The API server provides a RESTful interface for:

  • Health and readiness checks
  • Version information
  • Prometheus metrics

Configuration

The API server is automatically started when the crawler runs. By default, it listens on port 8080.

Available Endpoints

Health Check Endpoint

GET /livez

Returns the liveness status of the crawler service. This endpoint is used by container orchestration systems like Kubernetes to determine if the service is alive.

Example Response

{
  "status": "ok"
}

Readiness Check Endpoint

GET /readyz

Returns the readiness status of the crawler service. This endpoint is used by container orchestration systems to determine if the service is ready to accept traffic.

Example Response

{
  "status": "ok"
}

Version Endpoint

GET /version

Returns the current version of the crawler service.

Example Response

{
  "version": "0.1.0"
}

Metrics Endpoint

GET /metrics

Returns Prometheus-compatible metrics for the crawler. This endpoint is automatically provided by the Prometheus client library when metrics are enabled.

API Server

The API server is automatically started when the crawler runs and listens on port 8080 by default.
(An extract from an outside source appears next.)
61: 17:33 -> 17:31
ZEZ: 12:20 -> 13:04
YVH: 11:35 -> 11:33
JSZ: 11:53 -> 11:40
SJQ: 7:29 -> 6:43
It provides several endpoints for monitoring and health checks that are particularly useful in containerized environments like Kubernetes.

Using the API

Checking Health Status

You can check the health status using curl:

curl http://localhost:8080/livez

Checking Readiness Status

To check if the service is ready:

curl http://localhost:8080/readyz

Getting Version Information

To get the current version:

curl http://localhost:8080/version

Accessing Metrics

To view the Prometheus metrics:

curl http://localhost:8080/metrics

Security Considerations

The API server does not include authentication or authorization by default. In production environments, consider:

  1. Adding authentication to protect the API
  2. Using HTTPS to encrypt communications
  3. Implementing rate limiting to prevent abuse
  4. Restricting access to trusted networks

These security measures can be implemented using standard Go middleware or by placing the API server behind a reverse proxy like Nginx or Traefik.